The above configuration requires several points to be noted.

  • Add proguard-maven-plugin plugin and ProGuard configuration
  • proguard will be run automatically during the package phase
  • spring-boot-maven-plugin must be run after proguard is obfuscated so that it will fetch files that have already been obfuscated. This means that the obfuscated proguard-maven-plugin-spring-boot-example-0.0.1-SNAPSHOT.jar will overwrite the pre-obfuscated proguard-maven-plugin-spring-boot-example-0.0.1- SNAPSHOT.jar.

Verify that the ProGuard plugin is working properly

The verification is divided into two pieces, namely

  • Whether the obfuscation has been completed.
  • Whether the program works properly after obfuscation.

Verify that the program is working properly

This is relatively simple, just run the program down. Start the application and execute.

1

java -jar target/proguard-maven-plugin-spring-boot-example-0.0.1-SNAPSHOT.jar

Once started, the REST interface can be accessed through a browser.

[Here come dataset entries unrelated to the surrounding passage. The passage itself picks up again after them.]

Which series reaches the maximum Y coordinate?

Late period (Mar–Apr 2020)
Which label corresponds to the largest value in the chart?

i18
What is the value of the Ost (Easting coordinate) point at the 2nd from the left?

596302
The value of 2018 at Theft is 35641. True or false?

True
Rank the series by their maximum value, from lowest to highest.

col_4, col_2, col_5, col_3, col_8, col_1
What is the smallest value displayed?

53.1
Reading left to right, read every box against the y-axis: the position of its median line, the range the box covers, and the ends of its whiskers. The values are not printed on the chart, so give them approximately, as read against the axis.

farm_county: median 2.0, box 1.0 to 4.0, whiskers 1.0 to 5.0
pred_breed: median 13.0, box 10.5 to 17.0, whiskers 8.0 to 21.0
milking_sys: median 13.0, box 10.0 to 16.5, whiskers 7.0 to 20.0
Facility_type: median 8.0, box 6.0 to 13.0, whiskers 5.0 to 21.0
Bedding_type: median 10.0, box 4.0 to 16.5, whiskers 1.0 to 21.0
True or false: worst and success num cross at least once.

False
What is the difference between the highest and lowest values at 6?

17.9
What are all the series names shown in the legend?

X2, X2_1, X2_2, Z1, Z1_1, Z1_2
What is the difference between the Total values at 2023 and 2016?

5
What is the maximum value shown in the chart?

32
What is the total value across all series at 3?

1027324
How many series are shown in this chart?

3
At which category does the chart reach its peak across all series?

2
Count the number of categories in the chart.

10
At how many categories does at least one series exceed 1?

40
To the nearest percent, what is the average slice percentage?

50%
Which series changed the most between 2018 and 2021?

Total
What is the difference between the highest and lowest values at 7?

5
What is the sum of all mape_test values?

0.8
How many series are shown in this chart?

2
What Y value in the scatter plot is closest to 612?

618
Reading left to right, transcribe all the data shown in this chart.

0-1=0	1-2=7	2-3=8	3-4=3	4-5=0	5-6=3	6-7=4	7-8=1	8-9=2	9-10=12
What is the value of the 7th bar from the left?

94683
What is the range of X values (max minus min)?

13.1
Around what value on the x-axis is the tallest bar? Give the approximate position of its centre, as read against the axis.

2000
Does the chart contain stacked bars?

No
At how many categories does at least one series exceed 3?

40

Verify that the obfuscation has been completed

Here you can use a decompiler tool to see if the obfuscation is complete.

Download and install the decompiler tool JD-GUI. jd-gui-windows-1.6.6.zip for example, and extract it to any directory. Double click the jd-gui.exe file to start the JD-GUI tool.

Open our proguard-maven-plugin-spring-boot-example-0.0.1-SNAPSHOT.jar, click on the left class file, you can see the decompiled source code on the right.

From the result of decompiling, package name, class name and method name have been successfully obfuscated.